What are fibroids?
Fibroids are benign (non-cancerous) growths that develop in the muscle wall of the uterus. Between 20-40% of women over the age of 35 have fibroids, but they do not always cause symptoms. Fibroids vary in size but can grow to be very large, up to the size of a 5 or 6 month pregnancy. They typically improve after the menopause. Fibroids are also called by other terms including leiomyoma and myoma.
Most fibroids do not cause symptoms and do not need treatment. Symptoms depend on the number, size and location of fibroids, and they may cause;
- Heavy, prolonged menstrual periods that can cause anaemia
- Pelvic pain
- Pelvic pressure or heaviness often described as ‘bloating’ of the abdomen
- Bladder and bowel pressure resulting in the need to constantly pass urine or causing constipation.
Fibroids are typically multiple and are described by their location as shown on the diagram to the right.
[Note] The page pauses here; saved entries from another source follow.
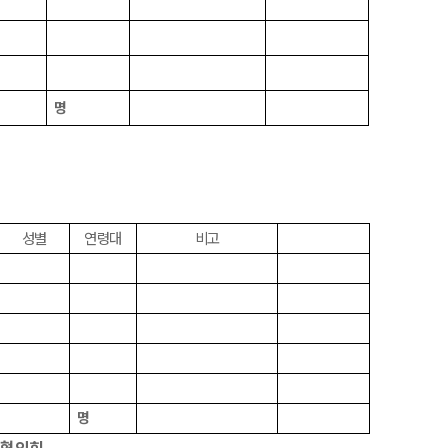
명
성별
연령대
비고
명
협의회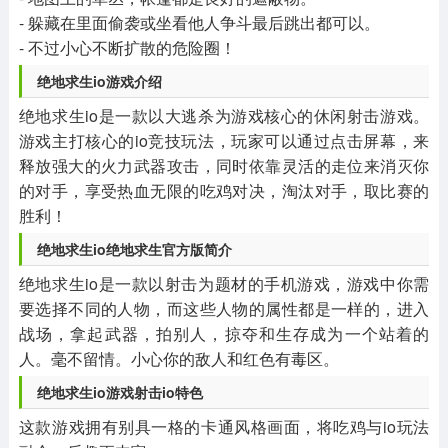
- 躲藏在里面偷袭或坐看他人争斗最后跳出都可以。
- 不过小心不断扩散的危险圈！
绝地求生io游戏介绍
绝地求生io是一款以大逃杀为游戏核心的休闲射击游戏。
游戏主打核心的io竞技玩法，玩家可以通过点击屏幕，来
释放强大的火力武器攻击，同时依靠灵活的走位来消灭你
的对手，享受热血无限的吃鸡对决，淘汰对手，取比赛的
胜利！
绝地求生io绝地求生官方版简介
绝地求生io是一款以射击为题材的手机游戏，游戏中你需
要选择不同的人物，而这些人物的属性都是一样的，进入
战场，拿起武器，拍别人，掠夺和生存成为一个站着的
人。毫不留情。小心你的敌人和红色有毒区。
绝地求生io游戏射击io特色
这款游戏拥有别具一格的卡通风格画面，将吃鸡与io玩法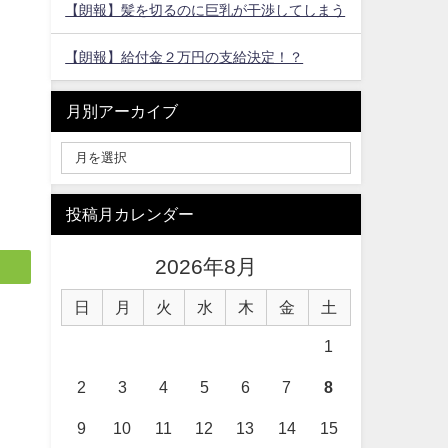
【朗報】髪を切るのに巨乳が干渉してしまう
【朗報】給付金２万円の支給決定！？
月別アーカイブ
投稿月カレンダー
2026年8月
日
月
火
水
木
金
土
1
2
3
4
5
6
7
8
9
10
11
12
13
14
15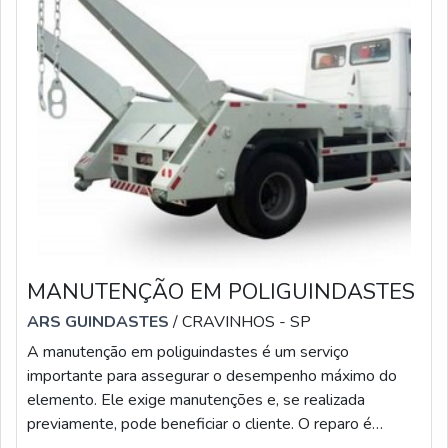
MANUTENÇÃO EM POLIGUINDASTES
ARS GUINDASTES
/ CRAVINHOS - SP
A manutenção em poliguindastes é um serviço
importante para assegurar o desempenho máximo do
elemento. Ele exige manutenções e, se realizada
previamente, pode beneficiar o cliente. O reparo é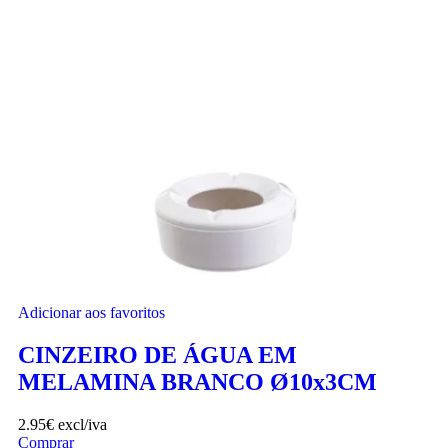
Adicionar aos favoritos
CINZEIRO DE ÁGUA EM
MELAMINA BRANCO Ø10x3CM
2.95
€
excl/iva
Comprar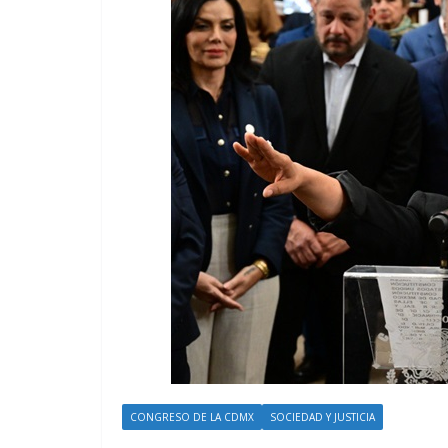
CONGRESO DE LA CDMX
SOCIEDAD Y JUSTICIA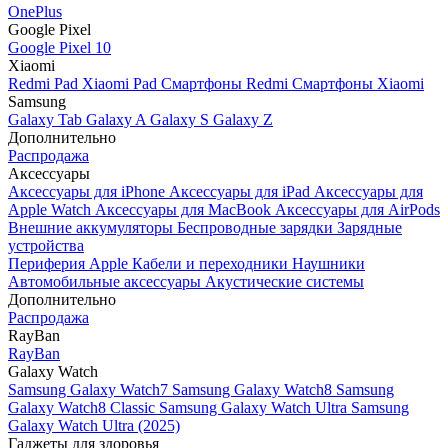
OnePlus
Google Pixel
Google Pixel 10
Xiaomi
Redmi Pad
Xiaomi Pad
Смартфоны Redmi
Смартфоны Xiaomi
Samsung
Galaxy Tab
Galaxy A
Galaxy S
Galaxy Z
Дополнительно
Распродажа
Аксессуары
Аксессуары для iPhone
Аксессуары для iPad
Аксессуары для
Apple Watch
Аксессуары для MacBook
Аксессуары для AirPods
Внешние аккумуляторы
Беспроводные зарядки
Зарядные
устройства
Периферия Apple
Кабели и переходники
Наушники
Автомобильные аксессуары
Акустические системы
Дополнительно
Распродажа
RayBan
RayBan
Galaxy Watch
Samsung Galaxy Watch7
Samsung Galaxy Watch8
Samsung
Galaxy Watch8 Classic
Samsung Galaxy Watch Ultra
Samsung
Galaxy Watch Ultra (2025)
Гаджеты для здоровья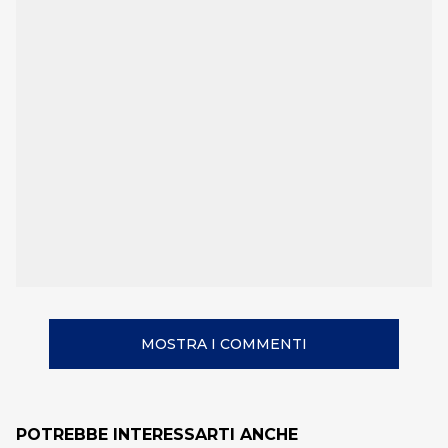
MOSTRA I COMMENTI
POTREBBE INTERESSARTI ANCHE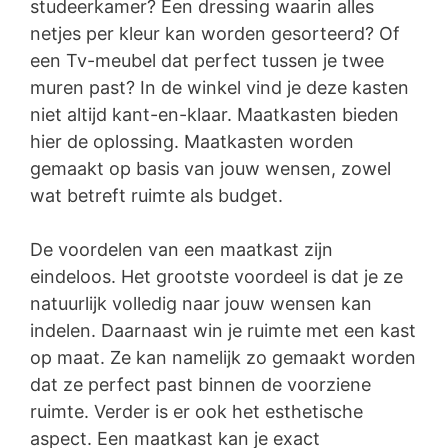
studeerkamer? Een dressing waarin alles
netjes per kleur kan worden gesorteerd? Of
een Tv-meubel dat perfect tussen je twee
muren past? In de winkel vind je deze kasten
niet altijd kant-en-klaar. Maatkasten bieden
hier de oplossing. Maatkasten worden
gemaakt op basis van jouw wensen, zowel
wat betreft ruimte als budget.
De voordelen van een maatkast zijn
eindeloos. Het grootste voordeel is dat je ze
natuurlijk volledig naar jouw wensen kan
indelen. Daarnaast win je ruimte met een kast
op maat. Ze kan namelijk zo gemaakt worden
dat ze perfect past binnen de voorziene
ruimte. Verder is er ook het esthetische
aspect. Een maatkast kan je exact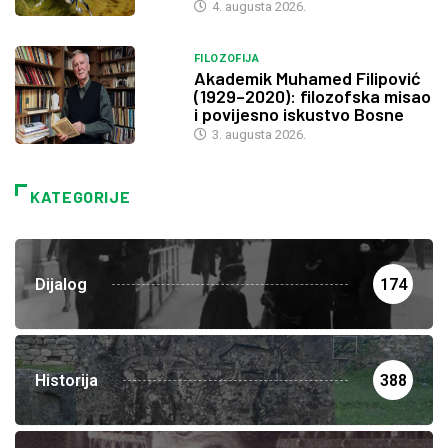
4. augusta 2026.
FILOZOFIJA
Akademik Muhamed Filipović
(1929–2020): filozofska misao
i povijesno iskustvo Bosne
3. augusta 2026.
KATEGORIJE
Dijalog
174
Historija
388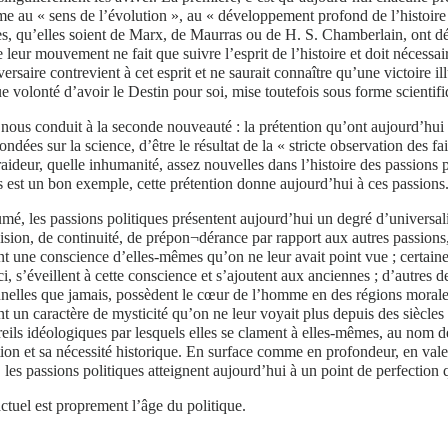
e au « sens de l’évolution », au « développement profond de l’histoire »
es, qu’elles soient de Marx, de Maurras ou de H. S. Chamberlain, ont dé
e leur mouvement ne fait que suivre l’esprit de l’histoire et doit nécess
versaire contrevient à cet esprit et ne saurait connaître qu’une victoire ill
ue volonté d’avoir le Destin pour soi, mise toutefois sous forme scientifi
 nous conduit à la seconde nouveauté : la prétention qu’ont aujourd’hui t
fondées sur la science, d’être le résultat de la « stricte observation des fa
raideur, quelle inhumanité, assez nouvelles dans l’histoire des passions 
s est un bon exemple, cette prétention donne aujourd’hui à ces passions
mé, les passions politiques présentent aujourd’hui un degré d’universa
ision, de continuité, de prépon¬dérance par rapport aux autres passions,
t une conscience d’elles-mêmes qu’on ne leur avait point vue ; certaine
ci, s’éveillent à cette conscience et s’ajoutent aux anciennes ; d’autres
nelles que jamais, possèdent le cœur de l’homme en des régions morales 
t un caractère de mysticité qu’on ne leur voyait plus depuis des siècles 
eils idéologiques par lesquels elles se clament à elles-mêmes, au nom d
tion et sa nécessité historique. En surface comme en profondeur, en val
, les passions politiques atteignent aujourd’hui à un point de perfection 
ctuel est proprement l’âge du politique.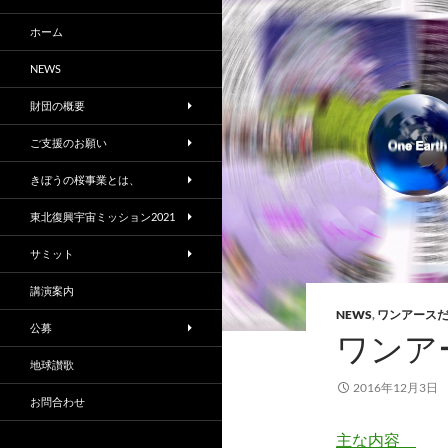
ホーム
NEWS
財団の概要
ご支援のお願い
きぼうの桜事業とは、
東北復興宇宙ミッション2021
サミット
講演案内
NEWS
,
ワンアース
公募
ワンア
地球讃歌
2016年12月3日
お問合わせ
主な内容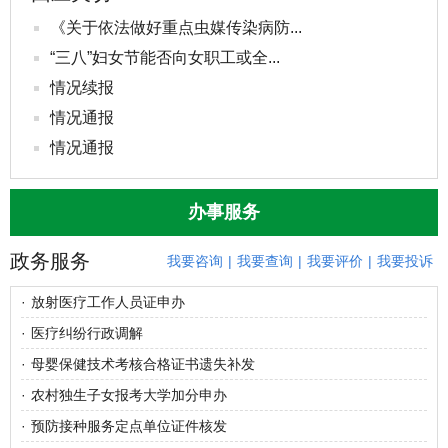
《关于依法做好重点虫媒传染病防...
“三八”妇女节能否向女职工或全...
情况续报
情况通报
情况通报
办事服务
政务服务
我要咨询
|
我要查询
|
我要评价
|
我要投诉
·
放射医疗工作人员证申办
·
医疗纠纷行政调解
·
母婴保健技术考核合格证书遗失补发
·
农村独生子女报考大学加分申办
·
预防接种服务定点单位证件核发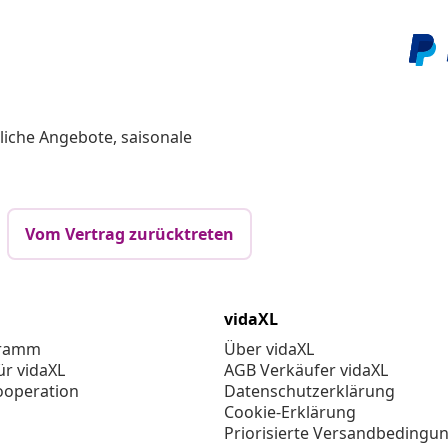
liche Angebote, saisonale
Vom Vertrag zurücktreten
vidaXL
gramm
Über vidaXL
ür vidaXL
AGB Verkäufer vidaXL
ooperation
Datenschutzerklärung
Cookie-Erklärung
Priorisierte Versandbedingu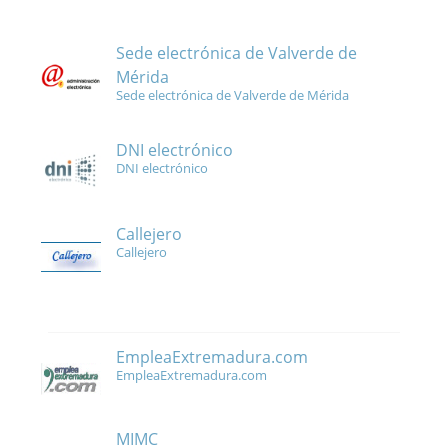
Sede electrónica de Valverde de
Mérida
Sede electrónica de Valverde de Mérida
DNI electrónico
DNI electrónico
Callejero
Callejero
EmpleaExtremadura.com
EmpleaExtremadura.com
MIMC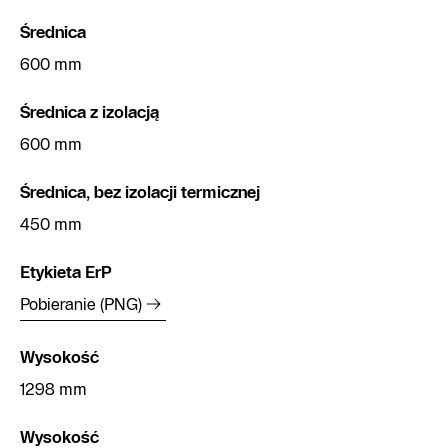
Średnica
600 mm
Średnica z izolacją
600 mm
Średnica, bez izolacji termicznej
450 mm
Etykieta ErP
Pobieranie (PNG)
Wysokość
1298 mm
Wysokość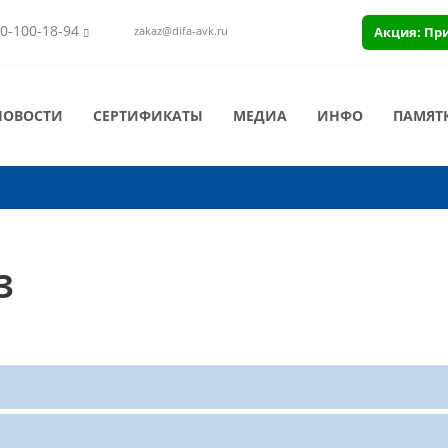
0-100-18-94
Акция: Пр
zakaz@difa-avk.ru
НОВОСТИ
СЕРТИФИКАТЫ
МЕДИА
ИНФО
ПАМЯТ
З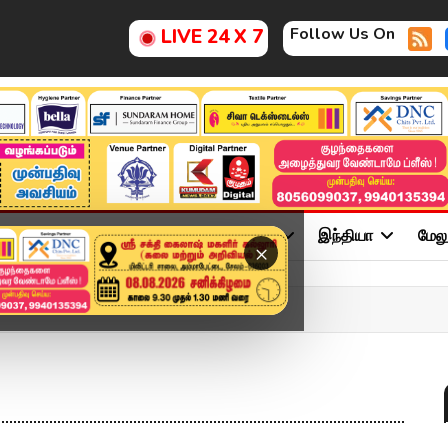
Follow Us On
LIVE 24 X 7
ு
சினிமா
அரசியல்
விளையாட்டு
இந்தியா
மேல
×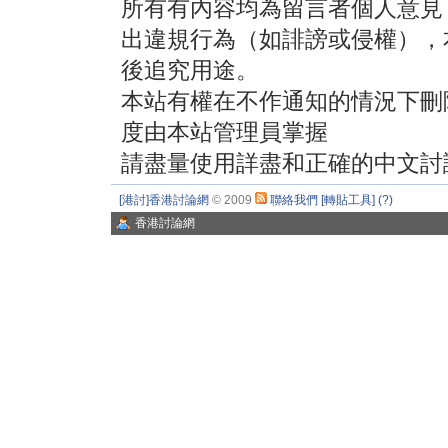
所有有內容均為留言者個人意見
出違規行為（如誹謗或侵權），
後追究用途。
本站有權在不作通知的情況下刪
度由本站管理員掌握
請盡量使用詳盡和正確的中文討
[港討]香港討論網
© 2009
聯絡我們
[轉貼工具]
(?)
香港討論網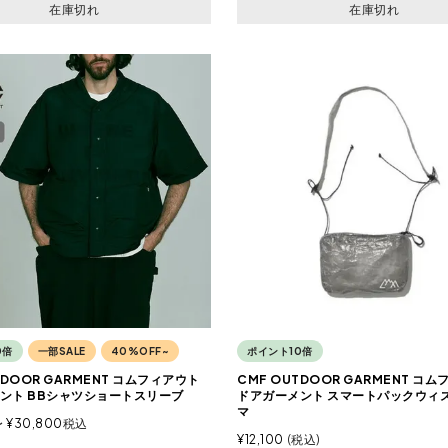
在庫切れ
在庫切れ
0倍
一部SALE
40%OFF~
ポイント10倍
TDOOR GARMENT コムフィアウト
CMF OUTDOOR GARMENT コ
ント BBシャツショートスリーブ
ドアガーメント スマートパックウィ
マ
〜
¥
30,800
税込
¥
12,100
税込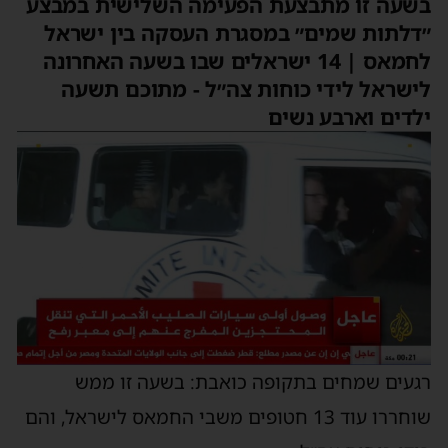
בשעה זו מתבצעת הפעימה השלישית במבצע
״דלתות שמים״ במסגרת העסקה בין ישראל
לחמאס | 14 ישראלים שבו בשעה האחרונה
לישראל לידי כוחות צה״ל - מתוכם תשעה
ילדים וארבע נשים
רגעים שמחים בתקופה כואבת: בשעה זו ממש
שוחררו עוד 13 חטופים משבי החמאס לישראל, והם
For symptomatic fibroids there are three main types of treatment:
- Medical therapy - using drugs to control symptoms including hormonal treatments;
- Surgical therapy - there are a growing number of surgical options available including endometrial ablation and hysteroscopic resection; myomectomy – laparoscopic (‘key hole’) and abdominal (‘open’); and hysterectomy,
- Embolisation, which is minimally invasive using a catheter under x-ray guidance to block the blood vessels supplying the fibroids with small particles. Without a supply of blood, the fibroid die off and shrink by an average of 40 - 50% over a 3 to 6 month period.